Action item - Without the pictures, set down exactly the lines from the one that contains "SPY Return.y, 2009: 0.02 -> 0.08" to the end of the entries, both included, and nothing besides.

──────── Information provided

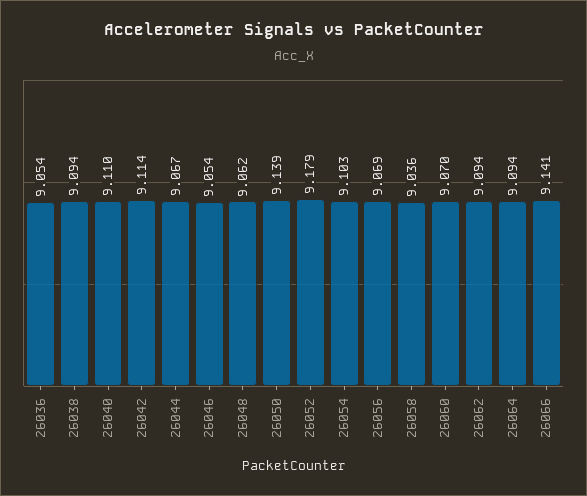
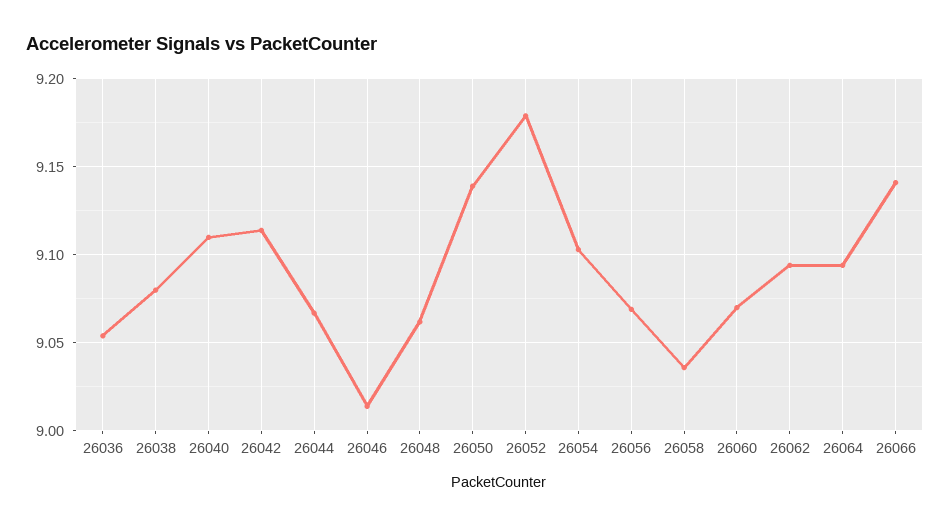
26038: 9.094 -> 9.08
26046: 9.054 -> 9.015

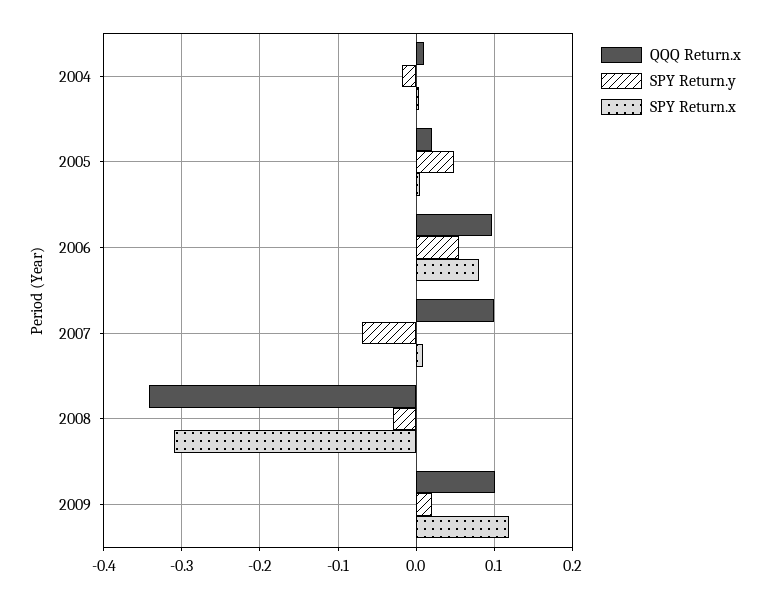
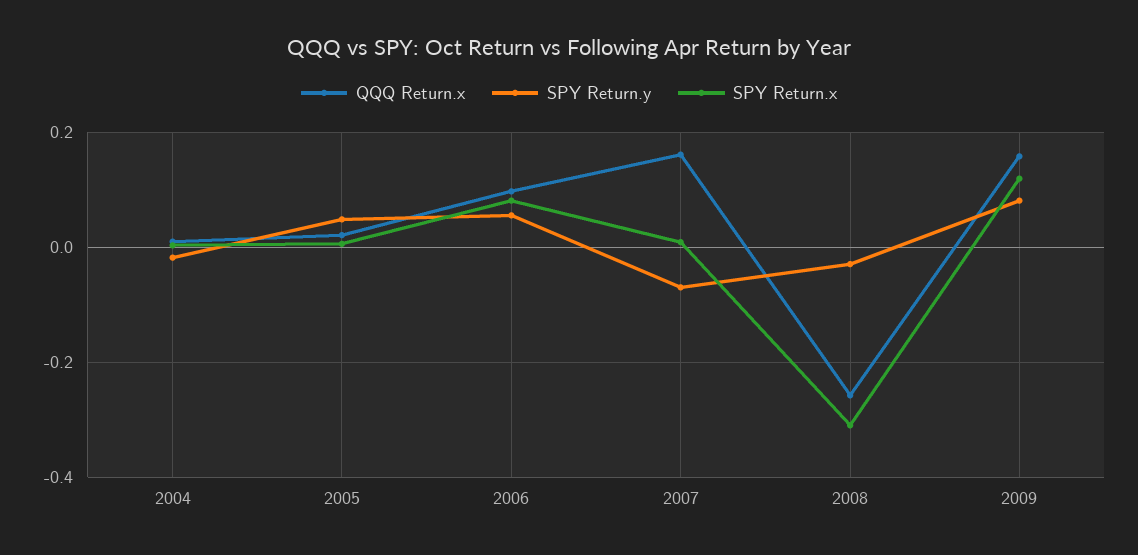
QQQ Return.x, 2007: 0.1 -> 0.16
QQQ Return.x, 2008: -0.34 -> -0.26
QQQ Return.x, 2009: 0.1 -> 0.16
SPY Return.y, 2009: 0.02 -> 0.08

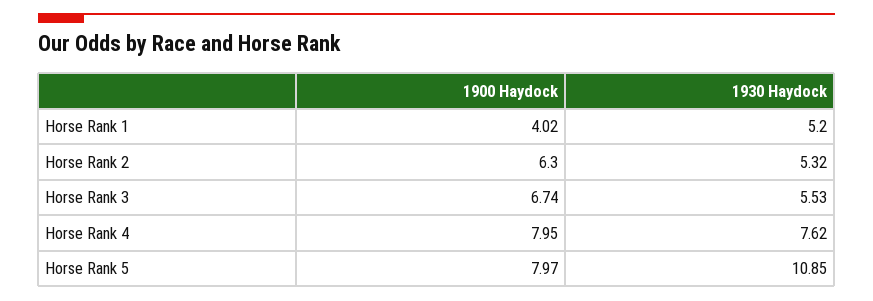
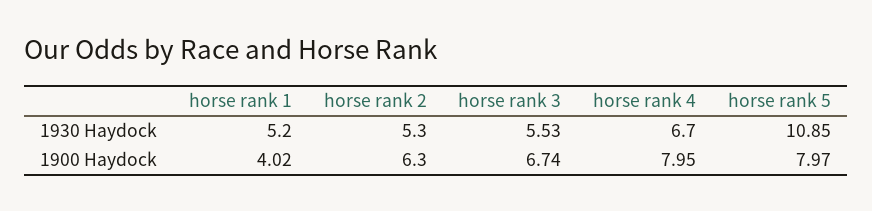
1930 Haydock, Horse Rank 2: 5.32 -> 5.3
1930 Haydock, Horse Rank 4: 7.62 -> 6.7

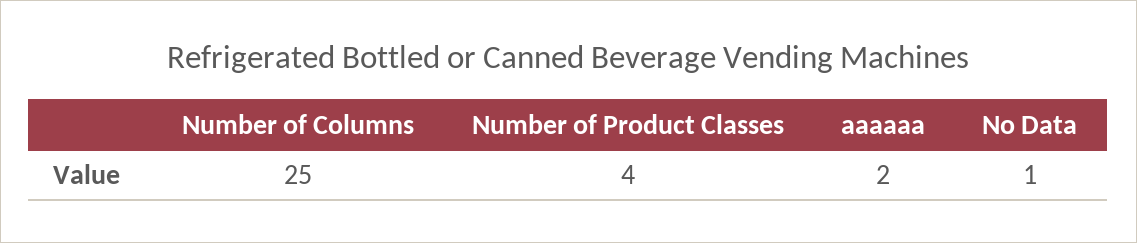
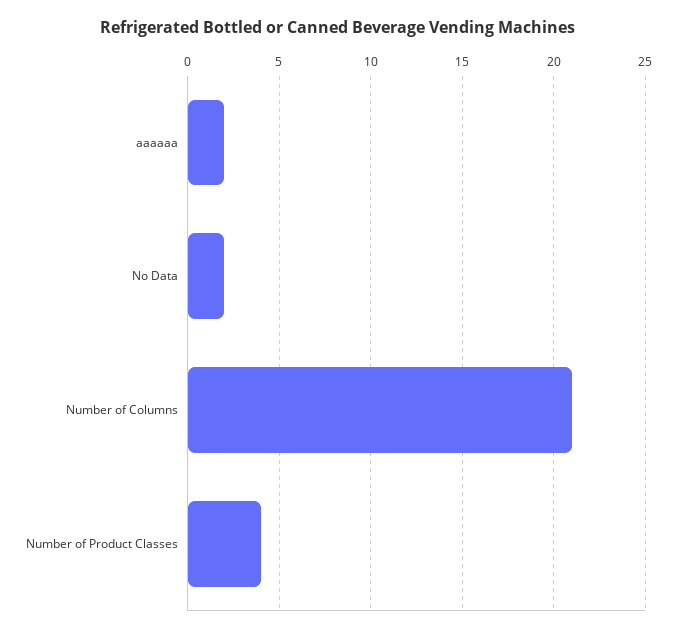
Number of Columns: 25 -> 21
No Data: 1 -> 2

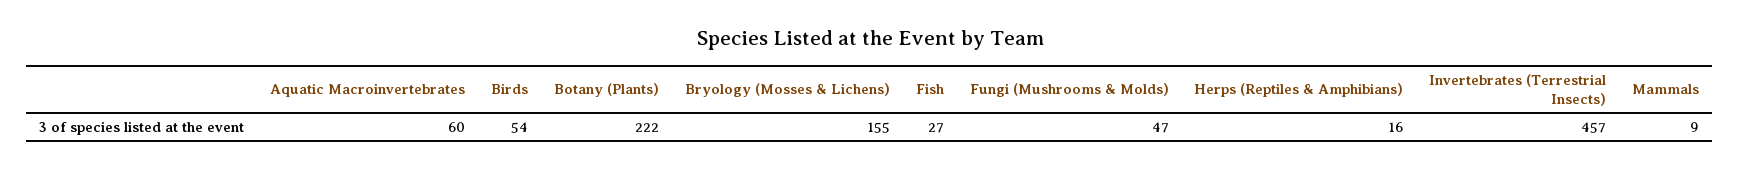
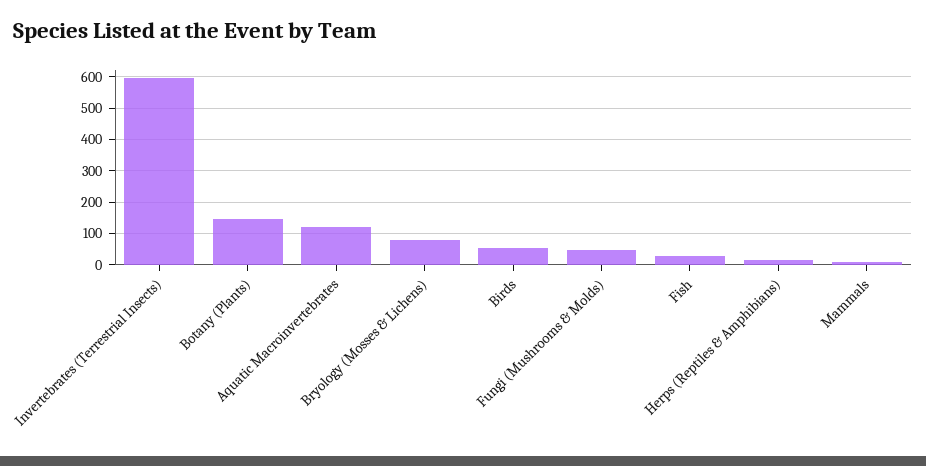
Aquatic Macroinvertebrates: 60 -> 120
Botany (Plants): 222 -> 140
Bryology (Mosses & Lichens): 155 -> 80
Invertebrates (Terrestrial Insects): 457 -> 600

────────────────

Expected answer -
SPY Return.y, 2009: 0.02 -> 0.08

1930 Haydock, Horse Rank 2: 5.32 -> 5.3
1930 Haydock, Horse Rank 4: 7.62 -> 6.7

Number of Columns: 25 -> 21
No Data: 1 -> 2

Aquatic Macroinvertebrates: 60 -> 120
Botany (Plants): 222 -> 140
Bryology (Mosses & Lichens): 155 -> 80
Invertebrates (Terrestrial Insects): 457 -> 600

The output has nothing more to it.